Explore o material
A. Liste todas as pessoas citadas pelo nome completo na reportagem sobre o impeachment.
B. Reproduza o trecho da reportagem sobre o impeachment que começa em "Por Thiago Resende" e segue até "ministério no governo.".

Trecho do texto
Por Thiago Resende e Raphael Di Cunto – Valor Econômico
BRASÍLIA - Relator do impeachment, o deputado Jovair Arantes (PTB-GO) recomendou ontem a abertura de processo para investigar a presidente Dilma Rousseff por supostos crimes de responsabilidade que podem resultar na destituição da petista. O governo, assim, sofreu um revés na primeira etapa de análise do pedido de impeachment. O parecer do petebista será votado pela comissão especial apenas na segunda-feira.
Jovair foi eleito relator do colegiado com apoio da oposição e da base do governo na Câmara. Chegou ao cargo em articulação iniciada pelo presidente da Casa, Eduardo Cunha (PMDB-RJ), desafeto do Palácio do Planalto e que deu início ao impeachment. Jovair é aliado de Cunha e, há dez anos, líder do PTB - bancada majoritariamente a favor da saída de Dilma apesar de a sigla ter ministério no governo.
Antes de ler o relatório, ele se reuniu com os deputados petebistas. Informou sobre a decisão e, como justificativa, explicou que "não existe mais governabilidade" e citou dados do Banco Central apontando forte alta das "pedaladas fiscais" durante o governo Dilma.

Itens fornecidos
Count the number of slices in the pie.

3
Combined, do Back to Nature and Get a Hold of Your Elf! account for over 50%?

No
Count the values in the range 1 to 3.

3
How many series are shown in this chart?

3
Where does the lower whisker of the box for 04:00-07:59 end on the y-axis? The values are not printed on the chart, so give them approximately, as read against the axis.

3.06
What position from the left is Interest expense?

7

Soluções
A.
- Thiago Resende
- Raphael Di Cunto
- Jovair Arantes
- Dilma Rousseff
- Eduardo Cunha

B.
Por Thiago Resende e Raphael Di Cunto – Valor Econômico
BRASÍLIA - Relator do impeachment, o deputado Jovair Arantes (PTB-GO) recomendou ontem a abertura de processo para investigar a presidente Dilma Rousseff por supostos crimes de responsabilidade que podem resultar na destituição da petista. O governo, assim, sofreu um revés na primeira etapa de análise do pedido de impeachment. O parecer do petebista será votado pela comissão especial apenas na segunda-feira.
Jovair foi eleito relator do colegiado com apoio da oposição e da base do governo na Câmara. Chegou ao cargo em articulação iniciada pelo presidente da Casa, Eduardo Cunha (PMDB-RJ), desafeto do Palácio do Planalto e que deu início ao impeachment. Jovair é aliado de Cunha e, há dez anos, líder do PTB - bancada majoritariamente a favor da saída de Dilma apesar de a sigla ter ministério no governo.